Dr. El-Khoury and his colleagues tested a series of 40 consecutive patients who had some reason to get tested for mGFR using iothalamate.

“These are very tough patient populations to get,” said Dr. El-Khoury, co-director of Yale’s clinical chemistry fellowship program. “We don’t frequently get patients who need silver-standard GFRs or measured GFR. In this case, the reason these patients showed up is they were either being evaluated as kidney donors, so this was our healthy population, or they were CKD patients or drug-dosing patients who needed to have their drug concentrations adjusted and the clinicians wanted to make sure their kidney-function result was still accurate.”

In addition to the mGFR reference method, the patients were tested for creatinine and cystatin C using the Roche Cobas 8000 and SDMA using the LC-MS/MS method Dr. El-Khoury developed. Compared with the silver-standard reference method, creatinine had just a -0.70 correlation, while cystatin C showed a higher correlation of -0.86. SDMA, meanwhile, had a correlation of -0.84 (El-Khoury JM, et al. Clin Biochem. Epub ahead of print July 21, 2016. doi:10.1016/j.clinbiochem.2016.07.009).

“That is a similar performance to cystatin C and much better than creatinine,” Dr. El-Khoury said. He said further research on SDMA should be done among a larger pool of healthy patients, one that is more diverse as 88 percent of the participants in this study were white and all were adults. He added that SDMA is influenced by age and, to some degree, gender. Those factors must be better understood and equations developed to account for them in generating an SDMA-based eGFR.

However, that is unlikely to happen if the test available for SDMA in humans is done using an LC-MS or ELISA method. While the sample-to-result run time for the LC-MS SDMA method he used in the lab is about 90 minutes, it must be run in batches, Dr. El-Khoury says.
“Today, the biggest reason why SDMA hasn’t been picked up—other than a lack of data, though there is a lot of convincing data—is the lack of an automated assay,” he says. “What is available now is highly specialized techniques like LC-MS or very manual techniques like ELISAs. [Idexx] is the first one to offer an automated platform that could run just like creatinine or cystatin C. That’s really a game changer. Once you can do this in high-volume laboratories, a lot more research can be done with it [SDMA].”

An automated SDMA immunoassay such as the Idexx test already used in millions of cats and dogs is essential “to bring this test to general clinical practice,” Dr. El-Khoury adds. “When you’re looking at screening for kidney function, you want something that can be done relatively quickly. And you’re not going to switch from a test like creatinine or cystatin C to a test that would require hours and very slow throughput to give you a result. Typically, these results are needed right away. People order these things when patients are waiting for radioactive dye or drug-dosing information. You can’t do that for a test that’s super slow.”

Dr. El-Khoury believes that a combination of cystatin C and SDMA may someday overtake creatinine in testing for chronic kidney disease.

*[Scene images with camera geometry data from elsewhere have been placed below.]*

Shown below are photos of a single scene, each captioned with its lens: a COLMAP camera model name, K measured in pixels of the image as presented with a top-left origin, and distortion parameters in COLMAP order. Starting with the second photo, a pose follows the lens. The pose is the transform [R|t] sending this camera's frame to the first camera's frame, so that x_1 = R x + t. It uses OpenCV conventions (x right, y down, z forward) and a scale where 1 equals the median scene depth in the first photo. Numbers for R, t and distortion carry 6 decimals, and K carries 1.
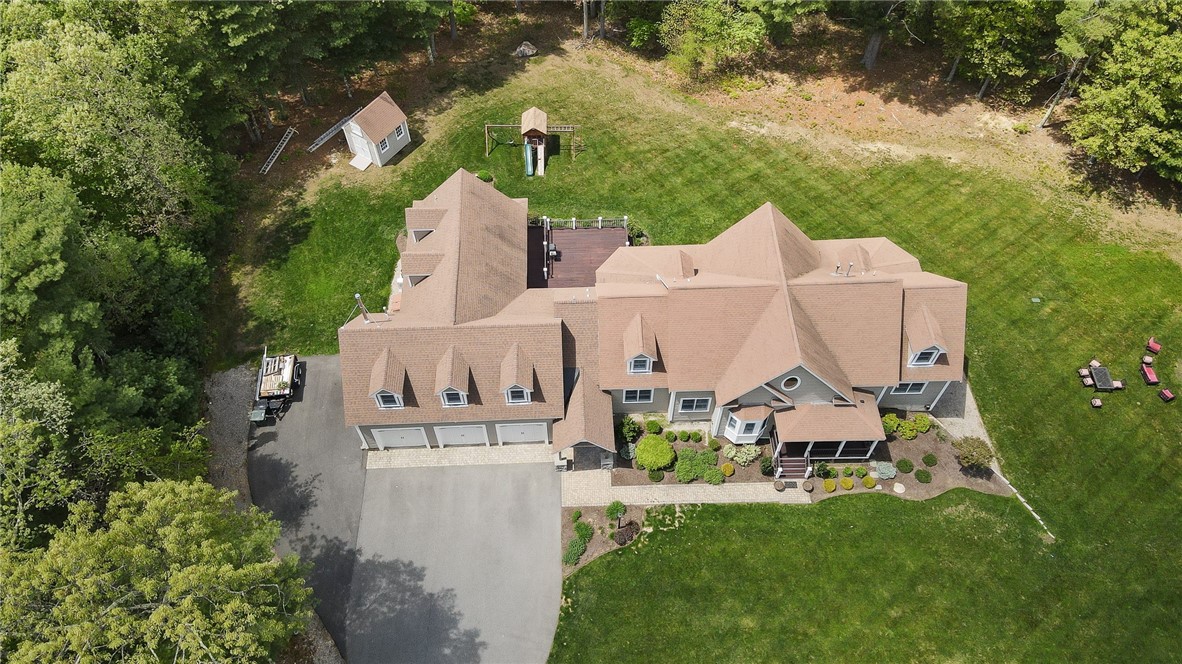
lens RADIAL K [[849.4, 0, 588.8], [0, 849.4, 334.8], [0, 0, 1]] dist [0.200333, -0.137544]
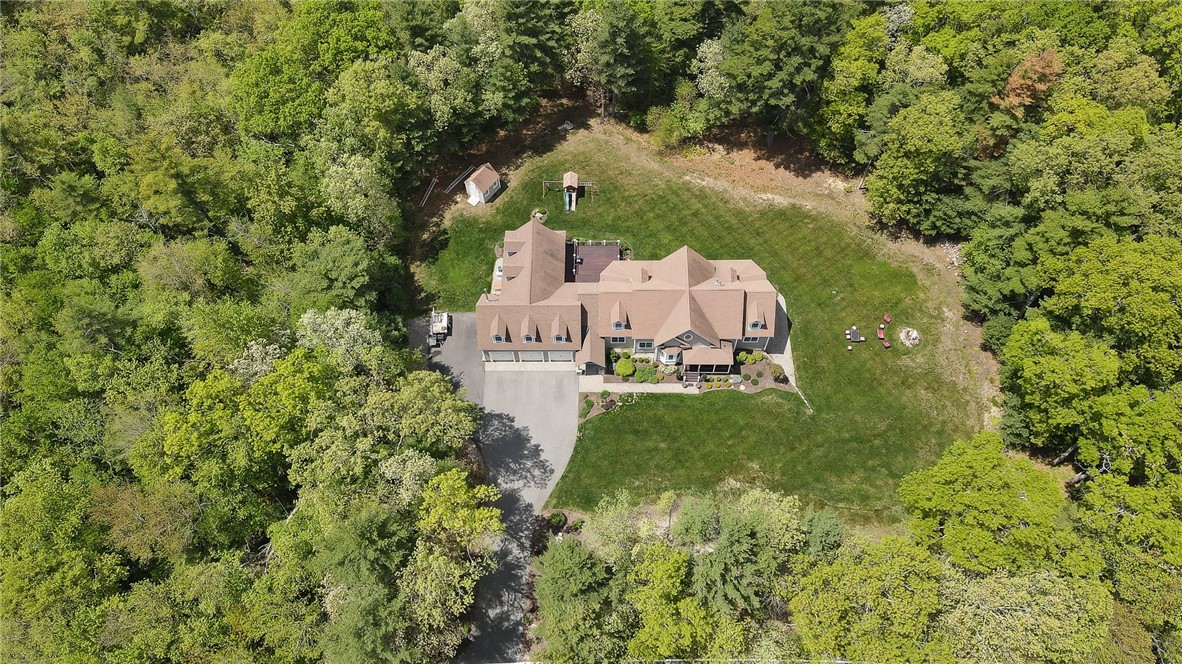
lens RADIAL K [[849.4, 0, 588.8], [0, 849.4, 334.8], [0, 0, 1]] dist [0.200333, -0.137544]
pose [[0.998921, 0.030950, -0.034618, 0.052962], [-0.027238, 0.994309, 0.102992, -0.134008], [0.037608, -0.101938, 0.994080, -0.923290]]
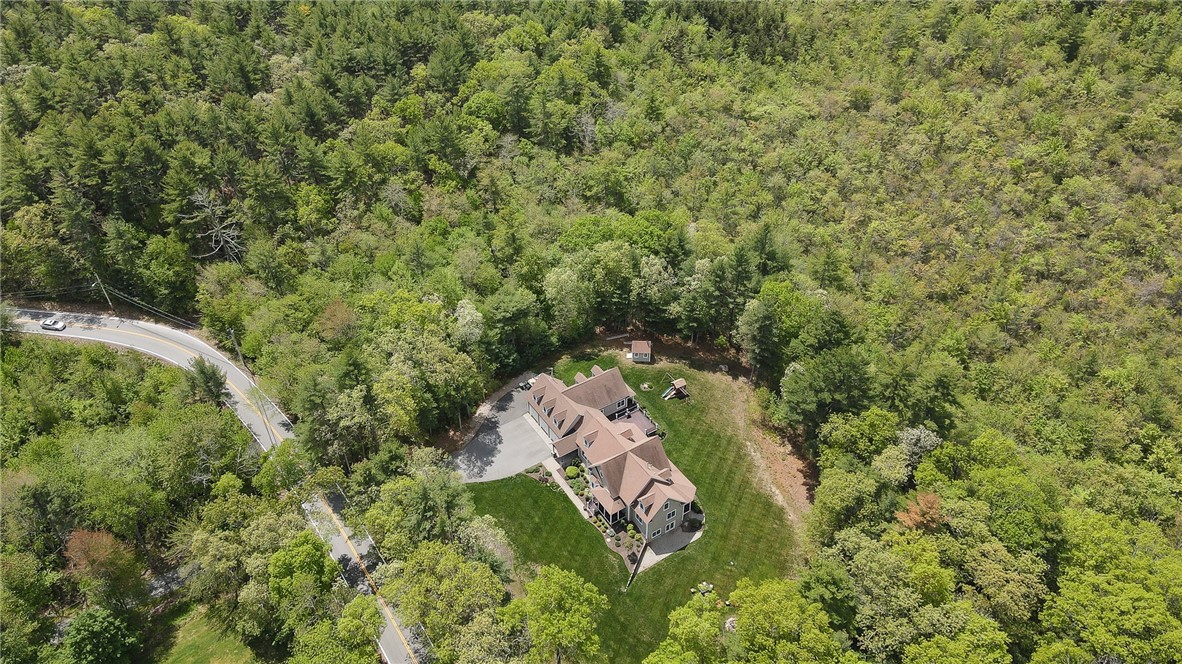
lens RADIAL K [[849.4, 0, 588.8], [0, 849.4, 334.8], [0, 0, 1]] dist [0.200333, -0.137544]
pose [[0.514621, 0.544440, -0.662382, 1.577753], [-0.704784, 0.708566, 0.034838, -0.293626], [0.488309, 0.448908, 0.748356, -1.183019]]
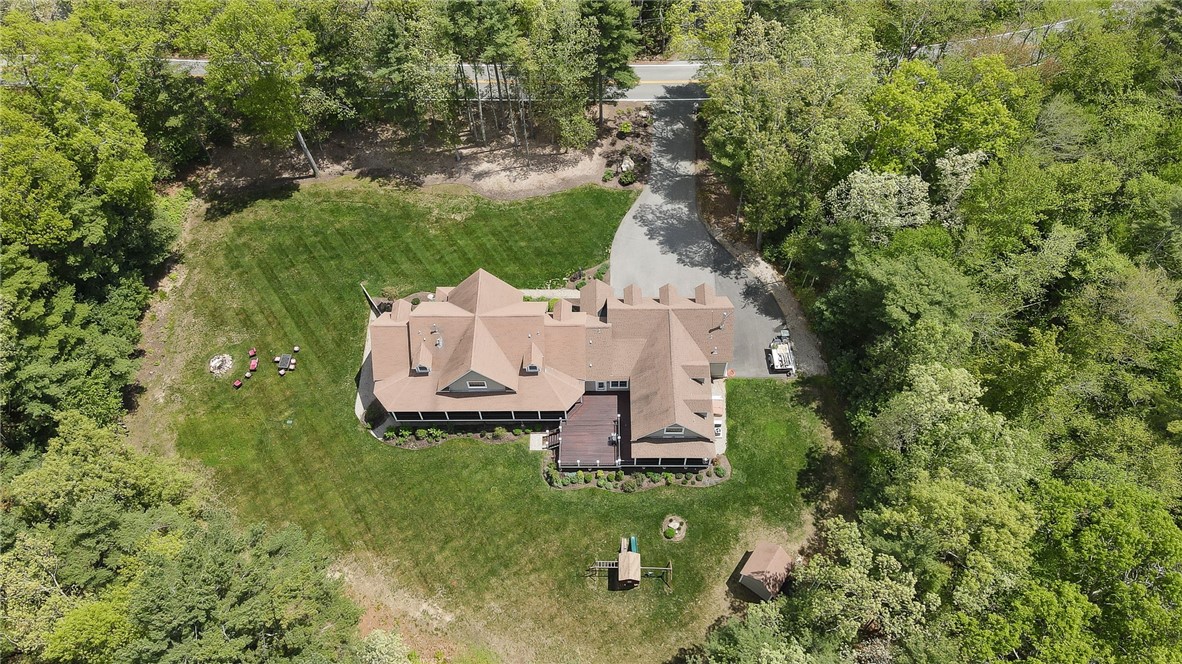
lens RADIAL K [[849.4, 0, 588.8], [0, 849.4, 334.8], [0, 0, 1]] dist [0.200333, -0.137544]
pose [[-0.998815, -0.023030, 0.042879, -0.060871], [0.048566, -0.413504, 0.909206, -1.381464], [-0.003209, 0.910211, 0.414133, 0.281536]]
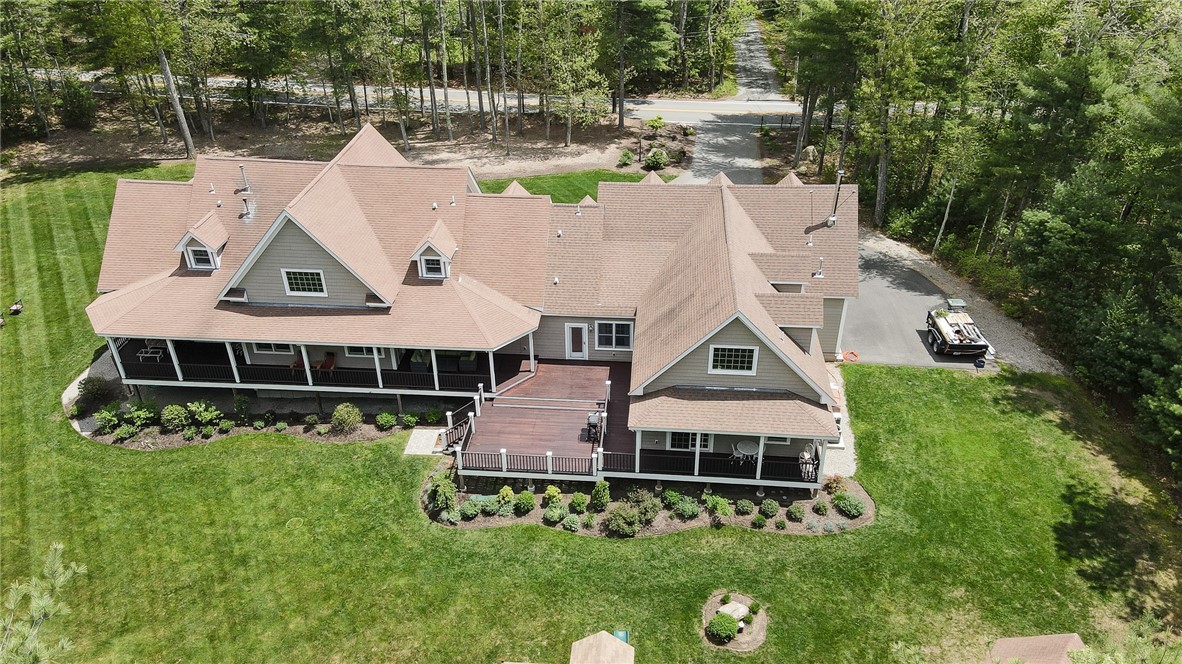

“Hopefully, in the future SDMA will overtake creatinine, because creatinine is good but it does have known limitations,” he told the AACC crowd. “Let’s use the best biomarkers available and not have them impacted by one that has poorer performance.”

“Creatinine,” Dr. El-Khoury said, “is so 1950s.”

The defects of creatinine also was a recurring theme of the other portion of the AACC session, which focused on emerging biomarkers in acute kidney injury.

Nephrologist Chirag Parikh, MD, PhD, compared the slow progress made in understanding and treating acute kidney injury since the 1950s and the great strides made in treating acute myocardial infarction. In the ’50s, the principal way to diagnose a heart attack was white blood cell count. That moved to LDH in the ’60s, CPK in the ’70s, CK-MB in the ’80s, troponin T in the ’90s, and troponin I in the new millennium.